Ahora, mientras los científicos se afanan por encontrar un remedio contra el coronavirus, los Gobiernos limitan la libertad de movimientos de los ciudadanos y el presidente Donald Trump insiste en hablar de “virus chino”, no está de más tener en cuenta que la pandemia del miedo al otro se contagia igual que en la Edad Media y que las medidas de emergencia muchas veces vienen para quedarse. “Ya estamos viendo lecturas nativistas de la situación. El presidente mexicano, Andrés Manuel López Obrador, ha dicho que la raza mexicana tiene ciertas peculiaridades que la protegen del virus. Cuando se adoptan medidas excepcionales, invocando la seguridad nacional, es muy difícil quitarlas. Ahí está el ejemplo de Francia, que mantuvo el estado de emergencia tras los atentados de Bataclan durante dos años”, asegura Dudda.
Casas de judíos y campos de concentración
Durante la Revolución Industrial, muchos países europeos reforzaron el encierro de los ciudadanos con la innovación de los “cordones sanitarios”. En un caso no exento de racismo, un grupo de inmigrantes irlandeses fue aislado por ser sospechoso de padecer cólera y luego brutalmente asesinado en Pensilvania en 1832. En 1892, durante un brote de fiebre tifoidea en Nueva York, los emigrantes judíos fueron deportados a la lejana isla Hermano del Norte, mientras el resto de la población seguía con su vida normal, según recordaba Howard Markel, autor de Cuarentena, en un reciente artículo en The New York Times. Los numerosos chinos de San Francisco también fueron confinados en 1900 por la peste bubónica por idénticos motivos. Años más tarde, durante la gripe española de 1918, que acabó con la vida de unos 50 millones de personas justo cuando Europa aún no se había recuperado de las secuelas de la Primera Guerra Mundial, se acusó a los alemanes de haber introducido agentes patógenos en latas de conserva.

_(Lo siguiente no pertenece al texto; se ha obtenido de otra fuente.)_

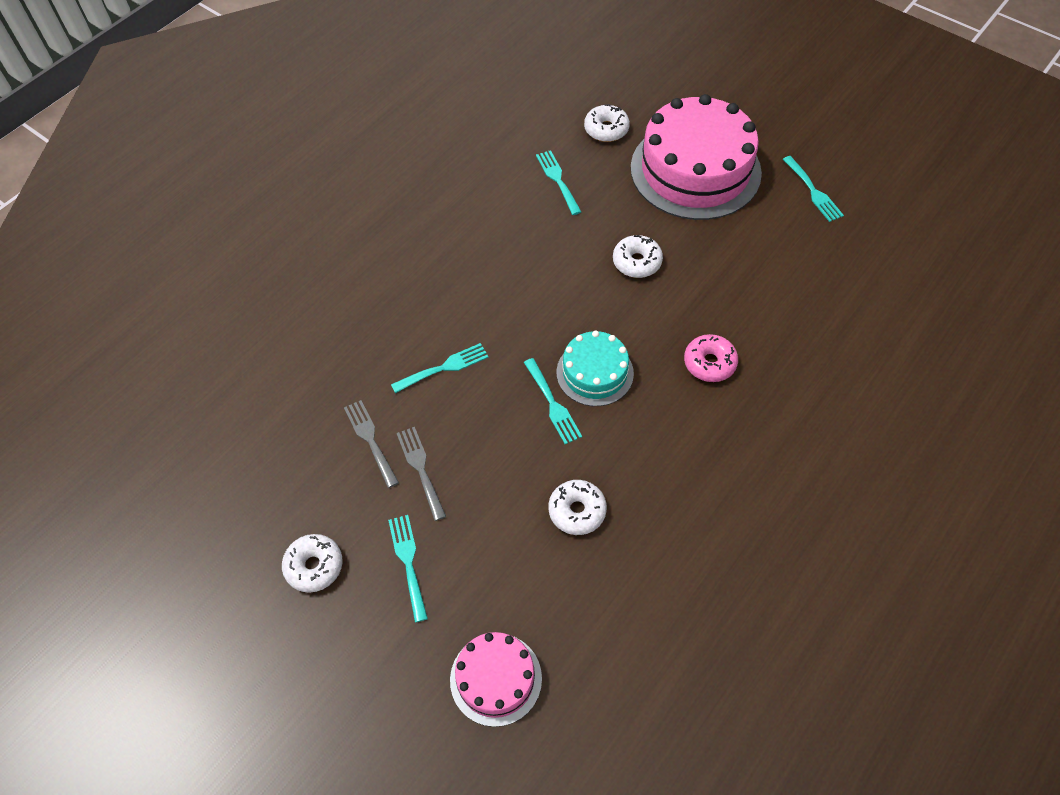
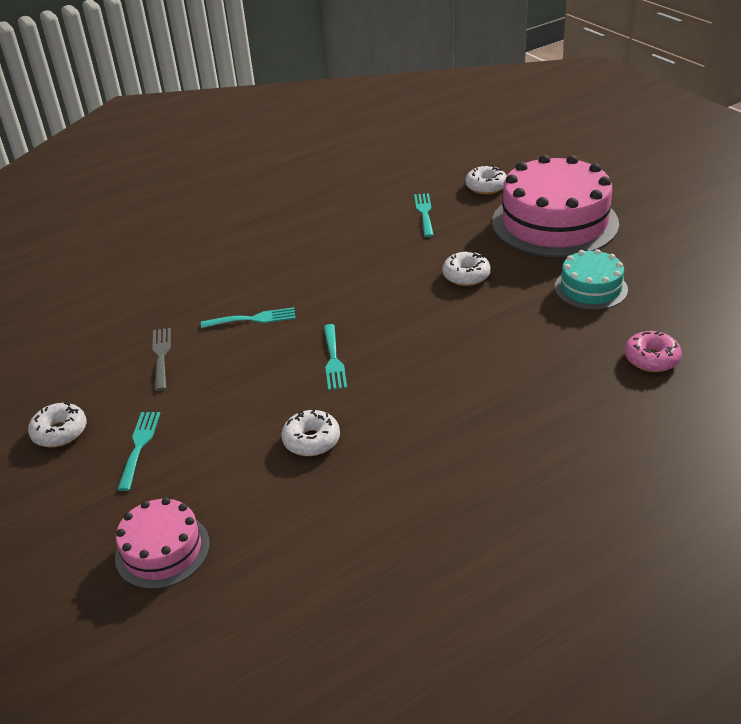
camera: 20 degrees right, 20 degrees down
(420, 469) = (191, 383): grey fork -> none
(595, 373) = (384, 345): turquoise cake -> turquoise cake (590, 288)
(709, 363) = (498, 356): pink donut -> pink donut (651, 359)
(813, 191) = (664, 251): turquoise fork -> none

Sin necesidad de epidemias, los Gobiernos también han recurrido a cuarentenas étnicas. Ya antes de la Segunda Guerra Mundial, en Austria y Alemania existían las casas de judíos, lugares insalubres. Tras la invasión alemana de Polonia, el 1 de septiembre de 1939, los nazis crearon los primeros guetos judíos en los territorios ocupados y se calcula que, de los seis millones de víctimas del Holocausto, 800.000 murieron en estos barrios. En Estados Unidos, el presidente Franklin D. Roosevelt aprobó durante la guerra la orden ejecutiva 9066 por la que se evacuaba a más de 120.000 japoneses estadounidenses o de ascendencia nipona a campos de concentración ubicados en el oeste del país. En condiciones de vida deplorables, unos 30.000 murieron confinados en California.